Anti-CD3 × anti-GD2 bispecific antibody redirects T-cell cytolytic activity to neuroblastoma targets

Department of Oncology, Wayne State University, Barbara Ann Karmanos Cancer Institute, Detroit, Michigan
Pediatric Blood & Cancer (Impact Factor: 2.39). 12/2012; 59(7):1198-205. DOI: 10.1002/pbc.24237
Source: PubMed


The ganglioside GD2 is an attractive target for immunotherapy of neuroectodermal tumors. We tested a unique bispecific antibody anti-CD3 × anti-GD2 (3F8BiAb) for its ability to redirect activated T cells (ATC) to target GD2-positive neuroblastomas.
ATC were generated from normal human peripheral blood mononuclear cells (PBMC) by stimulating the PBMC with OKT3 and expanding the T cells in the presence of interleukin 2 (IL-2) for 14 days. ATC were armed with 3F8BiAb (100 ng/10(6)  cells) or Her2BiAb (50 ng/10(6)  cells) prior to use. 3F8 BiAb were tested for its dual-binding specificity to GD2 expressed on cancer cell lines and CD3 expressed on ATC. 3F8BiAb-armed ATC were further tested ex vivo for their cytotoxicity against GD2 positive tumor targets and its ability to induce cytokine response upon binding to targets.

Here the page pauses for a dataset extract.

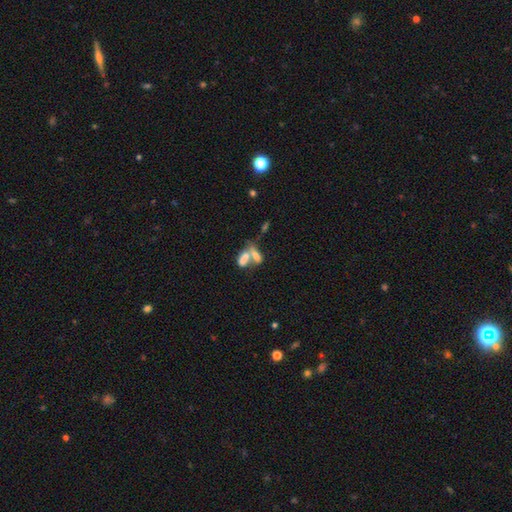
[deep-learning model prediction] This is likely a smooth galaxy (66%). How rounded: likely in between (72%). Merging: likely merger (65%).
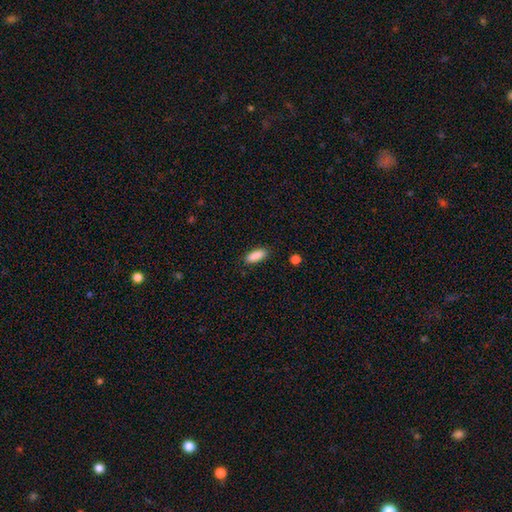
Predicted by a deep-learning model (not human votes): Smooth or featured? smooth (89%)
How rounded? in between (72%)
Merging? none (86%)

GD2 expression in neuroblastoma cells was confirmed by FACS analysis. Specific binding of 3F8BiAb to the tumor targets as well as to ATC was confirmed by FACS analysis. 3F8BiAb-armed ATC exhibited specific killing of GD2 positive neuroblastoma cell lines significantly above unarmed ATC (P < 0.001). GD2BiAb-armed ATC secreted significantly higher levels of Th(1) cytokines and chemokines compared to unarmed ATC (P < 0.001).
These preclinical findings support the potential of a novel immunotherapeutic approach to target T cells to neuroblastoma. Pediatr Blood Cancer 2012; 59: 1198-1205. © 2012 Wiley Periodicals, Inc.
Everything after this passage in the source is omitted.